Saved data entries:

━━━━━━━━━━━━━━━━━━━━

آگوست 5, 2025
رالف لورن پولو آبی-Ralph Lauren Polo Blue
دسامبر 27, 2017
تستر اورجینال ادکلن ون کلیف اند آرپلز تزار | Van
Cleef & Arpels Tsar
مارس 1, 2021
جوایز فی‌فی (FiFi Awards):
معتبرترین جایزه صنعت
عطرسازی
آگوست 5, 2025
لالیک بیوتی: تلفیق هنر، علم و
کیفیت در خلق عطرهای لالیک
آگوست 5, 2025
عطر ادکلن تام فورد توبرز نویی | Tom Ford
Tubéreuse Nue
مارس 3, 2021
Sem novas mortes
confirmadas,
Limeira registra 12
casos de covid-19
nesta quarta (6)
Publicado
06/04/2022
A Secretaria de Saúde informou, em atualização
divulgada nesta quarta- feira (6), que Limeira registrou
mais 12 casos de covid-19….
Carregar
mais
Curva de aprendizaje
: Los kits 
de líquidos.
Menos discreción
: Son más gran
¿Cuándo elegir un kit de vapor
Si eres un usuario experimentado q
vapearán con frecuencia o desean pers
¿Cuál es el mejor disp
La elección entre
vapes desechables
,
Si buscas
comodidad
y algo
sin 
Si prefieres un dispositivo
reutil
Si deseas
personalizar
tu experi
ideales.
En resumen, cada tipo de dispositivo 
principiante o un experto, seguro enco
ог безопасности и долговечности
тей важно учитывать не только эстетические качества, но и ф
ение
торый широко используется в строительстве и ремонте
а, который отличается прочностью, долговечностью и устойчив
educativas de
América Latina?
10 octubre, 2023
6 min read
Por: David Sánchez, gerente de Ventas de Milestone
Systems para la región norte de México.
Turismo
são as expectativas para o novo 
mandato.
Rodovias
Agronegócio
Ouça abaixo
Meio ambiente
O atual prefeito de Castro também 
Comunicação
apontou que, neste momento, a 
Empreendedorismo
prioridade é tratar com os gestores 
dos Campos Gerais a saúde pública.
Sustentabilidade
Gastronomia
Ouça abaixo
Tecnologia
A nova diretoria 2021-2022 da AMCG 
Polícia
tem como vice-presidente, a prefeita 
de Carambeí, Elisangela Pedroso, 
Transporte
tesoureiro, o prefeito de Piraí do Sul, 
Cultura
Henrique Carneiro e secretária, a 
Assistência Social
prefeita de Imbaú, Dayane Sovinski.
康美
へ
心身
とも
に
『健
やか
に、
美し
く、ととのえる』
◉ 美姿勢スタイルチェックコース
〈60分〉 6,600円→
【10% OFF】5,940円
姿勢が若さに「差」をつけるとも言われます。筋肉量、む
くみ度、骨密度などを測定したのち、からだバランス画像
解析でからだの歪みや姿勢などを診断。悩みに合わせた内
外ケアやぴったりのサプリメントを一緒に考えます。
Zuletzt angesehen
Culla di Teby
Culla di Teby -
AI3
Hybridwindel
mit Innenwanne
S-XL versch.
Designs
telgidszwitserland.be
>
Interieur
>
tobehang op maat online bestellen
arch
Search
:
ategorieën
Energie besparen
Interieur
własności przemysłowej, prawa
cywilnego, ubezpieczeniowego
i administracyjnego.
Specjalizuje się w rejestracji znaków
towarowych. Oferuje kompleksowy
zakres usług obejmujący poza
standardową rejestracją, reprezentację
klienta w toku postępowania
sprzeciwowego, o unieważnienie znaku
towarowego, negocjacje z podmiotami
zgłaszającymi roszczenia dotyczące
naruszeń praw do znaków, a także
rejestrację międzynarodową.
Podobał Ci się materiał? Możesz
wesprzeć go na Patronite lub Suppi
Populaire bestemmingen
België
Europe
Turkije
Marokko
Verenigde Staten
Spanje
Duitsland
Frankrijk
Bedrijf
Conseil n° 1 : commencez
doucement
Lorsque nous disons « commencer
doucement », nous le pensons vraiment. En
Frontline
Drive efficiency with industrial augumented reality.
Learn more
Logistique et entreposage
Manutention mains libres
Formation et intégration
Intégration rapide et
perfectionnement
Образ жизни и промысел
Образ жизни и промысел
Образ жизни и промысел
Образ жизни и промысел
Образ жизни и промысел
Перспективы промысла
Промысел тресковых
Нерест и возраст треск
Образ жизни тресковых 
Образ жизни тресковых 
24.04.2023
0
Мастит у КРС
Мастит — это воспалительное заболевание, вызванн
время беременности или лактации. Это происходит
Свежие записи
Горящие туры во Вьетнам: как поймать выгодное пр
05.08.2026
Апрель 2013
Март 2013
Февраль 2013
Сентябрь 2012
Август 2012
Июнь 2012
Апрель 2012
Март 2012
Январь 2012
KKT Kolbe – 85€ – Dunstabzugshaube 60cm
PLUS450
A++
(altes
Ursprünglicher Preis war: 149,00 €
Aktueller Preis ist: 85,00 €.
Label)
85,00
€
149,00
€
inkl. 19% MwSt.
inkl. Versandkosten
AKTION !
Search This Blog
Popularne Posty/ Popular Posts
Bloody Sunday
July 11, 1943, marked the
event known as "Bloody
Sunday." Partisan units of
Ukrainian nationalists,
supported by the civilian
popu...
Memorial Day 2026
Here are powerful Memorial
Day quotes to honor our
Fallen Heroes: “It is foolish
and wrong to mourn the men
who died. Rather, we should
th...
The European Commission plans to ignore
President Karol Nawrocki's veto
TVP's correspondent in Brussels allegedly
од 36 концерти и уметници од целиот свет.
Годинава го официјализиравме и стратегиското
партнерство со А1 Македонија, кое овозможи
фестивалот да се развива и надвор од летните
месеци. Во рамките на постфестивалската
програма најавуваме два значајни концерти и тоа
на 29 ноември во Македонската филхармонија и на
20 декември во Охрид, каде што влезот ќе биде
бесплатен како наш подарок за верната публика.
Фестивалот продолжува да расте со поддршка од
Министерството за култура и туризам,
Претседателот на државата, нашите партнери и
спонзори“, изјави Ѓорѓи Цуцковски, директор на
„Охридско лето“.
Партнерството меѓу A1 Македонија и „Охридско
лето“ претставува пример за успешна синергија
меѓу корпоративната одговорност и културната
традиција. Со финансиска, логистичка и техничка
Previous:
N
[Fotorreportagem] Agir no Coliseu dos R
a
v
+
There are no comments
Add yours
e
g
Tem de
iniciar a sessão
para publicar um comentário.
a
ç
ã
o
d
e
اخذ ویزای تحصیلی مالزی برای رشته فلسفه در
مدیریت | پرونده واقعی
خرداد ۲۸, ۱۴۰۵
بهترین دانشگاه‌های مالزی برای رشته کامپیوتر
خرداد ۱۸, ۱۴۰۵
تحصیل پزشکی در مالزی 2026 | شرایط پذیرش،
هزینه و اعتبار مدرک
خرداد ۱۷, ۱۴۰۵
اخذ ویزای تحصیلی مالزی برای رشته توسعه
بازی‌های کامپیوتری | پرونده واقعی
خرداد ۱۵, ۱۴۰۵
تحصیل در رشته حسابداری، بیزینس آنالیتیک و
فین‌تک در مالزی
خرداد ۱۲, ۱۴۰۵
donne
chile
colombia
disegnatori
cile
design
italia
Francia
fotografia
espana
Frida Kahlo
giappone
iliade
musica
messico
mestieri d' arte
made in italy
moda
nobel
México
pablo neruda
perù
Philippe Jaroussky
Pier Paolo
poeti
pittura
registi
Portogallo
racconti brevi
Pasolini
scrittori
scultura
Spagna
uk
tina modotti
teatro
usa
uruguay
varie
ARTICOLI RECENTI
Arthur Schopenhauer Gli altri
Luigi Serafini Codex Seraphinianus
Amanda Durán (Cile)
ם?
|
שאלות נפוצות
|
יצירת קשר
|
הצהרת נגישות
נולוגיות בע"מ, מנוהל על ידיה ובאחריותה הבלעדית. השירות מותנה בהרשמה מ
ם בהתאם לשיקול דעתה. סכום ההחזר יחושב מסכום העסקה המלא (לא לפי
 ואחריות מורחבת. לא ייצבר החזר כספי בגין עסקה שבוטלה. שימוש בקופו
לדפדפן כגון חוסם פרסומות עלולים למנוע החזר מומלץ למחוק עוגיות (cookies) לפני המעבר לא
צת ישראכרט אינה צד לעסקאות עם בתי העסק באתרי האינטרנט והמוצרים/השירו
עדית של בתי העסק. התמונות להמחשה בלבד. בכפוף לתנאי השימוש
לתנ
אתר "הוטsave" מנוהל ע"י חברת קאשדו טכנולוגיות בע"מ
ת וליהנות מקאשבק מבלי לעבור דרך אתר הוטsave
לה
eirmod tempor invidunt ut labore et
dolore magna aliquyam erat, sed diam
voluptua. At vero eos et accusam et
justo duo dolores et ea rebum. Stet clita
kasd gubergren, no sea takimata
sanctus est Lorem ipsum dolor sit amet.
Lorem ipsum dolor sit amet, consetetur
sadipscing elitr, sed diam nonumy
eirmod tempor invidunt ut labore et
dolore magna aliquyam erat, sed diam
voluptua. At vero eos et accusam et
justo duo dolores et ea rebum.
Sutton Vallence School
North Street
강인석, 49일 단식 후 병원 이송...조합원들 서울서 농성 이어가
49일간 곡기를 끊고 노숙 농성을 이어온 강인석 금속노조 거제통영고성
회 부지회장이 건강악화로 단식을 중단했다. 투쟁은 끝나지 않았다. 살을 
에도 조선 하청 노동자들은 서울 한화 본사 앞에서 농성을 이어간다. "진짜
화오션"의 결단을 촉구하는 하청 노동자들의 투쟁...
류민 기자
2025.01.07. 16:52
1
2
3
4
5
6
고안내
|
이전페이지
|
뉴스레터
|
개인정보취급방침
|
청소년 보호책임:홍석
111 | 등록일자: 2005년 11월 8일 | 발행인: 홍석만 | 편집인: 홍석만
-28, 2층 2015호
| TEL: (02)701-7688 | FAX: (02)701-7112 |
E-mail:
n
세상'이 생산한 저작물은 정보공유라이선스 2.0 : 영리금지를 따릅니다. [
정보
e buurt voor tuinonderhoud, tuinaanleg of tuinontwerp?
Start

━━━━━━━━━━━━━━━━━━━━

## PROBLEM TO SOLVE
Rewrite the listing as a numbered list, starting at its first line and stopping after the line that contains "são as expectativas para o novo", with both ends included and blank lines left out.

## SOLUTION TO THIS PROBLEM
1. آگوست 5, 2025
2. رالف لورن پولو آبی-Ralph Lauren Polo Blue
3. دسامبر 27, 2017
4. تستر اورجینال ادکلن ون کلیف اند آرپلز تزار | Van
5. Cleef & Arpels Tsar
6. مارس 1, 2021
7. جوایز فی‌فی (FiFi Awards):
8. معتبرترین جایزه صنعت
9. عطرسازی
10. آگوست 5, 2025
11. لالیک بیوتی: تلفیق هنر، علم و
12. کیفیت در خلق عطرهای لالیک
13. آگوست 5, 2025
14. عطر ادکلن تام فورد توبرز نویی | Tom Ford
15. Tubéreuse Nue
16. مارس 3, 2021
17. Sem novas mortes
18. confirmadas,
19. Limeira registra 12
20. casos de covid-19
21. nesta quarta (6)
22. Publicado
23. 06/04/2022
24. A Secretaria de Saúde informou, em atualização
25. divulgada nesta quarta- feira (6), que Limeira registrou
26. mais 12 casos de covid-19….
27. Carregar
28. mais
29. Curva de aprendizaje
30. : Los kits 
31. de líquidos.
32. Menos discreción
33. : Son más gran
34. ¿Cuándo elegir un kit de vapor
35. Si eres un usuario experimentado q
36. vapearán con frecuencia o desean pers
37. ¿Cuál es el mejor disp
38. La elección entre
39. vapes desechables
40. ,
41. Si buscas
42. comodidad
43. y algo
44. sin 
45. Si prefieres un dispositivo
46. reutil
47. Si deseas
48. personalizar
49. tu experi
50. ideales.
51. En resumen, cada tipo de dispositivo 
52. principiante o un experto, seguro enco
53. ог безопасности и долговечности
54. тей важно учитывать не только эстетические качества, но и ф
55. ение
56. торый широко используется в строительстве и ремонте
57. а, который отличается прочностью, долговечностью и устойчив
58. educativas de
59. América Latina?
60. 10 octubre, 2023
61. 6 min read
62. Por: David Sánchez, gerente de Ventas de Milestone
63. Systems para la región norte de México.
64. Turismo
65. são as expectativas para o novo 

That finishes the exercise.